For buildings that are required to survive and function after a major seismic event (i.e. fire stations and hospitals) the “Importance Factor” in most building codes will increase the design forces and apply other restrictions that enhance the building’s performance to help ensure continued occupancy and function.
No matter what type of building you operate, Gam recommends striving for a seismic resilience approach across the following three areas:
• Building Structure – This type of seismic upgrade involves retrofitting major parts of the building to prevent collapse or minimize damage to a point that would facilitate continued normal operation immediately after an event. It is by far the most costly disruptive means of addressing seismic risk. Incremental cost of upgrades can be reduced when the work is combined with other projects such as re-roofing, where critical parts of a building are exposed and more easily accessible for repairs.
• Building Components and Systems – New building equipment installed under today’s codes and bylaws are supposed to be seismically restrained. This is intended to prevent injury and minimize damage to equipment and contents. Damage to building systems can result in post event fire or flooding that may be more damaging than the actual ground shaking. Equipment installed to earlier codes may not be adequately restrained, but are overlooked from a regulatory standpoint. “Grandfathering” assumes that existing equipment installed to the code of the day are exempt from upgrading to current code requirements unless they are being replaced or relocated. Efforts by building owners to improve seismic bracing of equipment and systems can greatly assist with post-earthquake recovery after lesser earthquakes that may not be strong enough to threaten the integrity of the building.
• Occupant Preparedness – The ability to sustain one’s self for 72 hours after an extreme disaster event has been the benchmark that more authorities are asking people to strive for. In addition, education about building risk can also assist to give people a better understanding of whether or not they can shelter in place. Understanding that broken glass or crumbling non-load bearing cinder blocks are not indicators of collapse, could mean the difference between sheltering in place or bearing the brunt of a wet Vancouver winter.
Signs of distress
In the aftermath of an earthquake, building owners will no doubt want to inspect their properties for damage and determine whether the structure is safe. But Gam cautions that every building is different; therefore what may trigger alarm bells on one site, may not be so obvious on another.

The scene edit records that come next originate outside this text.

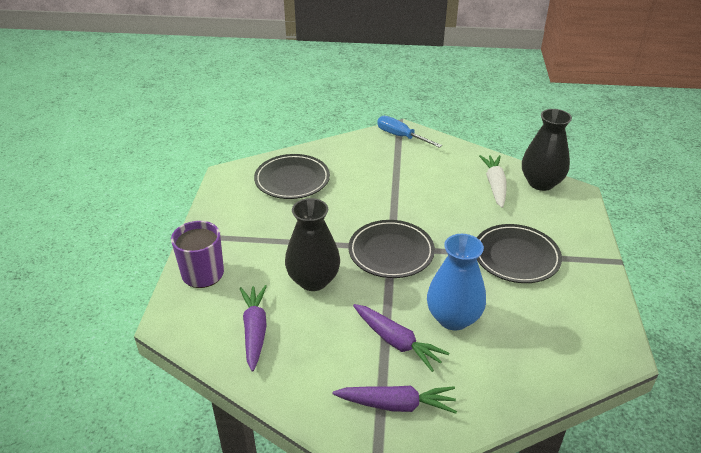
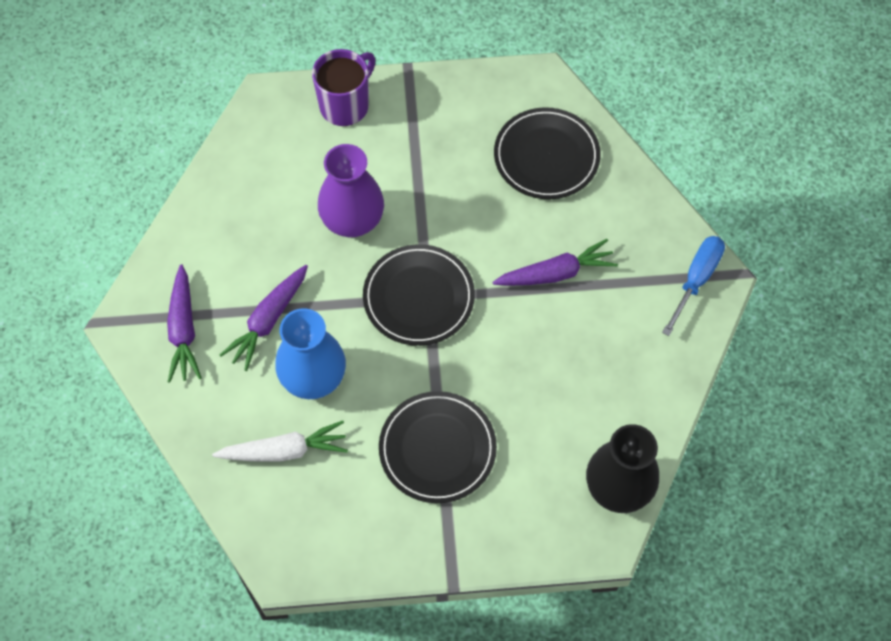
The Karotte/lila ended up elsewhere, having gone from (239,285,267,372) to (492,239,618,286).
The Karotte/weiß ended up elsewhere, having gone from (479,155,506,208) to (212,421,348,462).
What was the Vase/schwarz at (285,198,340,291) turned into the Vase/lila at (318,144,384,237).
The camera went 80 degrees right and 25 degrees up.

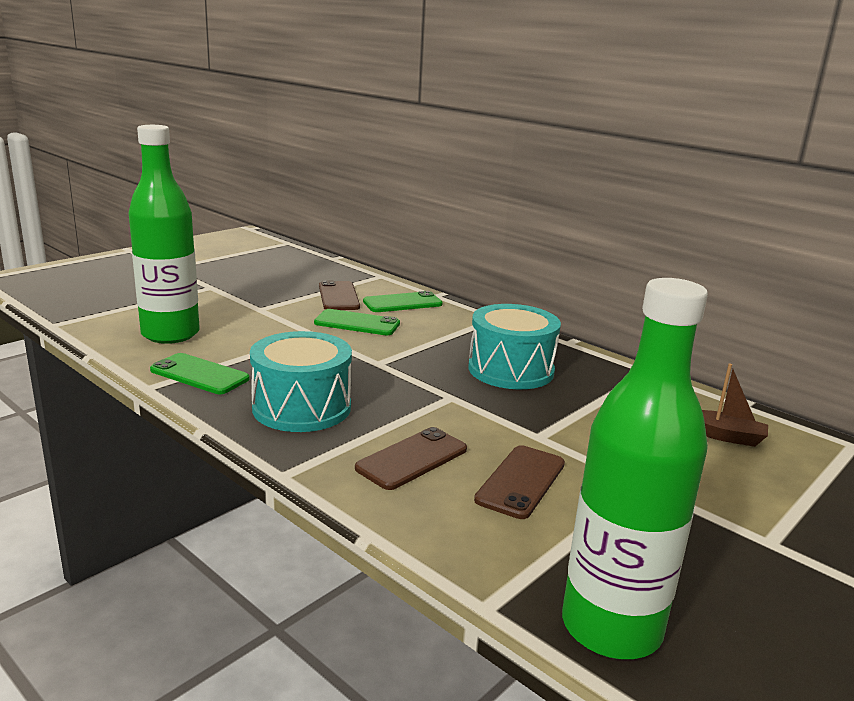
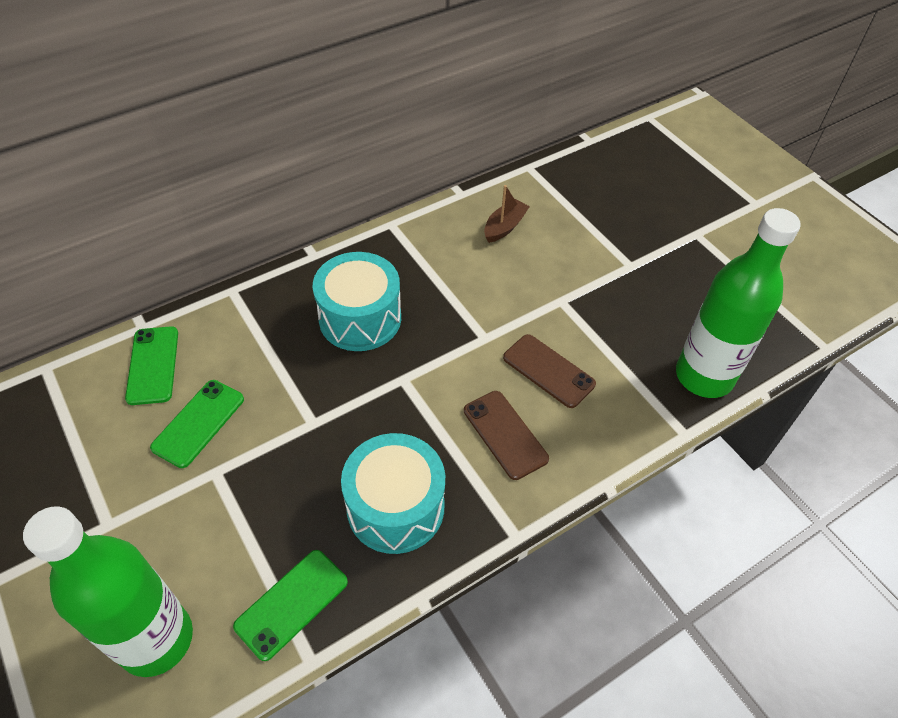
The second view lost the Handy/braun at (319,280,360,310).
The camera went 75 degrees left and 30 degrees up.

“Having an understanding of where the loading bearing elements are is essential,” he says. “If a building performs well during an earthquake, the load bearing structure that supports the floors should remain relatively undamaged. Large cracks in concrete columns supporting the floors, or a visible lean of any sort, are probably the most obvious signs of major distress.”
If there are indications of structural damage, calling in a professional engineer is the only way to ensure the building is safe.